2006-02-15 18:52:27,328 [http-8180-Processor25] DEBUG org.acegisecurity.intercept.AbstractSecurityInterceptor - Previously Authenticated: org.acegisecurity.providers.UsernamePasswordAuthenticationToken@0: Username: org.acegisecurity.userdetails.User@3106c80: Username: test3; Password: [PROTECTED]; Enabled: true; AccountNonExpired: true; credentialsNonExpired: true; AccountNonLocked: true; Granted Authorities: ; Password: [PROTECTED]; Authenticated: true; Details: org.acegisecurity.ui.WebAuthenticationDetails@fffed504: RemoteIpAddress: 127.0.0.1; SessionId: 18FAD448CB589791E45C9816783D0348; Granted Authorities: 
2006-02-15 18:52:27,328 [http-8180-Processor25] DEBUG org.springframework.web.context.support.XmlWebApplicationContext - Publishing event in context [org.springframework.web.context.support.XmlWebApplicationContext;hashCode=11150143]: org.acegisecurity.event.authorization.AuthorizationFailureEvent[source=FilterInvocation: URL: /secure/admin/initadmin.htm]
2006-02-15 18:52:27,328 [http-8180-Processor25] DEBUG org.acegisecurity.ui.ExceptionTranslationFilter - Access is denied (user is not anonymous); sending back forbidden response
org.acegisecurity.AccessDeniedException: Access is denied
...

the user test3 has the ROLE_ADMIN in my LDAP config.

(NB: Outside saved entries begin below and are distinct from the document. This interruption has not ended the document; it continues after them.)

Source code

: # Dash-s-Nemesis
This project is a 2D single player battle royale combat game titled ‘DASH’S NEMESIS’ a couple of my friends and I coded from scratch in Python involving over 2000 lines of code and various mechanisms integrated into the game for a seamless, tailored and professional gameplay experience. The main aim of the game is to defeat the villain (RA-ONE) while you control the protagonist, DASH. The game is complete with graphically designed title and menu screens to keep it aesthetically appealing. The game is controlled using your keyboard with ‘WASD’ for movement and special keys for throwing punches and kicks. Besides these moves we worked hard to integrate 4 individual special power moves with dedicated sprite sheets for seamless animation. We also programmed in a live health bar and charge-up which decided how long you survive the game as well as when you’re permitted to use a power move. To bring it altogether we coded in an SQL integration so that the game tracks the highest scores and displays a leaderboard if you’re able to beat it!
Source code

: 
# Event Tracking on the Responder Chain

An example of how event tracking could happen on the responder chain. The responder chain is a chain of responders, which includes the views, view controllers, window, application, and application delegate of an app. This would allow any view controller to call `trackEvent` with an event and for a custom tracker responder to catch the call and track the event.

Under ROLE_ADMIN I have following line:

Code:

uid=test3,ou=People,dc=x,dc=y

The Problem is that access is denied to this user and I have no idea what I can change to get access. Maybe my configuration-Xml is wrong or a additional Property is missing.

I am using acegi-Framework 1.0 RC2. I hope somebody has any idea about my problem! Thanks in advance!

[Luke Taylor]

Your user isn't being allocated any roles - "Granted Authorities: ;"

You don't say how the user DNs are stored under the roles. The default is to search for "member=DN", so unless you have a "member" attribute set to uid=test3,ou=People,dc=x,dc=y under your ROLE_ADMIN it probably won't work. You should also be able to perform the search yourself, using ldapsearch for example, before you try it with Acegi:

ldapsearch -h somehost -p 389 -b ou=Roles,dc=x,dc=y -x -D<manager DN> -w password "member=uid=test3,ou=People,dc=x,dc=y"

Check the debug output from the LDAP classes to make sure they're doing the right search for roles.